(Page layout parsing data)
============================================================

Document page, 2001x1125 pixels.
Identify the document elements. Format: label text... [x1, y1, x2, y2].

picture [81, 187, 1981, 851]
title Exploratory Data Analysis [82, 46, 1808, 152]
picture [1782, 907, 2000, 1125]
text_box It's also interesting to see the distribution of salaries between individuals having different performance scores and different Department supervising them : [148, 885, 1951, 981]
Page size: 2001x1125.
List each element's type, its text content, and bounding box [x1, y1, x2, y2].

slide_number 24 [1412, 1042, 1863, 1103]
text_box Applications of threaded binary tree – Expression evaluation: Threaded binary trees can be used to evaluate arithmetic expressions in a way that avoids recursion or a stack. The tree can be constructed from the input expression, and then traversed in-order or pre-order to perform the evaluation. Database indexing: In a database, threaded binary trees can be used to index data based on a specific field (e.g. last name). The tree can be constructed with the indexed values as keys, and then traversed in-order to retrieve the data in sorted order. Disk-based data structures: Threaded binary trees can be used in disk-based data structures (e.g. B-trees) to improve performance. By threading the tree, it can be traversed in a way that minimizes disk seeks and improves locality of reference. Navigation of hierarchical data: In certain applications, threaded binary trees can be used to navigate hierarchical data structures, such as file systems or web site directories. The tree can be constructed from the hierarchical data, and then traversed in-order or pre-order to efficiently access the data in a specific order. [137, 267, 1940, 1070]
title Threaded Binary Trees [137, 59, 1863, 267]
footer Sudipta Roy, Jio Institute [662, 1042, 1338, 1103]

============================================================

**Request**
What you retype should run from the first line of the entries above through the line containing "Page size: 2001x1125.", exactly and in full.

**Output for this task**
Document page, 2001x1125 pixels.
Identify the document elements. Format: label text... [x1, y1, x2, y2].

picture [81, 187, 1981, 851]
title Exploratory Data Analysis [82, 46, 1808, 152]
picture [1782, 907, 2000, 1125]
text_box It's also interesting to see the distribution of salaries between individuals having different performance scores and different Department supervising them : [148, 885, 1951, 981]
Page size: 2001x1125.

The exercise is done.